Bu bakımdan somut olayda da mahkemece öncelikle varsa davaya konu taşınmaza ait mimari projenin ilgili Belediye Başkanlığından getirtilip yerine uygulanması ve üzerindeki yapının onaylı projesine aykırılıkları bulunduğunun saptanması durumunda belediyeden alınacak ön bilgiye göre yapının mevcut haliyle imar mevzuatına ve bulunduğu yerin imar durumu ile fenne aykırılık oluşturmadığı veya imara ya da projeye aykırılıklar giderildiği takdirde onay verilebileceğinin saptanması halinde, öncelikle aykırılıkların giderilmesi, eksiklerin tamamlatılması daha sonra yapının fiili durumunu yansıtan projenin hazırlattırılıp, ilgili İmar Müdürlüğünün onayının ve buna bağlı olarak oturma izin belgesinin alınması, ayrıca Kat Mülkiyeti Yasasının 12 nci maddesinde sayılan diğer belgelerin tamamlattırılması için kat mülkiyetine geçiş suretiyle ortaklığın giderilmesini isteyen tarafa yetki ve yeterli süre verilmesi, bu hususlar eksiksiz yerine getirildiği takdirde de; dava konusu taşınmaz üzerindeki yapıda her bir bağımsız bölümün (konumu, yüzölçümü, kullanım amacı ve eklentileri yerinde incelenip irdelenerek) değeri ve bu değere göre özgülenecek arsa payı uzman bilirkişi aracılığıyla saptanıp taraflar arasındaki anlaşma durumu gözetilerek her bir paydaşa düşen bağımsız bölümler ve gerekiyorsa bedel farkı nedeni ile ödenecek ivaz da belirlenmek suretiyle payların denkleştirilmesi, fotoğraf, malikleri gösteren liste ve yönetim planı gibi belgeleri paydaşların (tanınan süreye rağmen) imzalamaktan kaçınması halinde bunların imzalanmış sayılması suretiyle tahkikatın ikmal edilmesinden sonra kat mülkiyetine geçiş yoluyla ortaklığın giderilmesine karar verilmesi gerekir.

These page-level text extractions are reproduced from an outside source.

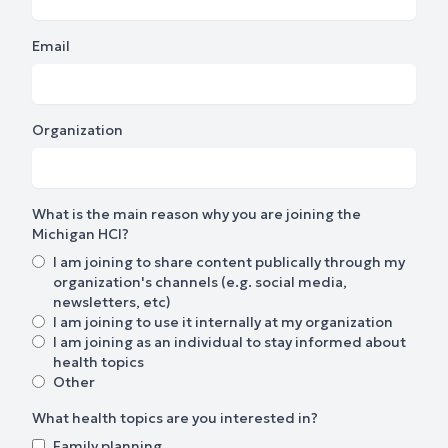
Email
Organization
What is the main reason why you are joining the
Michigan HCI?
I am joining to share content publically through my
organization's channels (e.g. social media,
newsletters, etc)
I am joining to use it internally at my organization
I am joining as an individual to stay informed about
health topics
Other
What health topics are you interested in?
Family planning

Yukarıda açıklanan hususlar yerine getirilmeden yetersiz araştırma ve eksik inceleme ile satış suretiyle ortaklığın giderilmesine karar verilmiş olması doğru görülmemiştir.
Bu itibarla yukarıda açıklanan esaslar gözönünde tutulmaksızın yazılı şekilde hüküm tesisi isabetsiz, temyiz itirazları bu nedenlerle yerinde olduğundan kabulü ile hükmün HUMK.nun 428.maddesi gereğince BOZULMASINA, temyiz peşin harcının istek halinde temyiz edene iadesine, 28.4.2008 gününde oybirliğiyle karar verildi.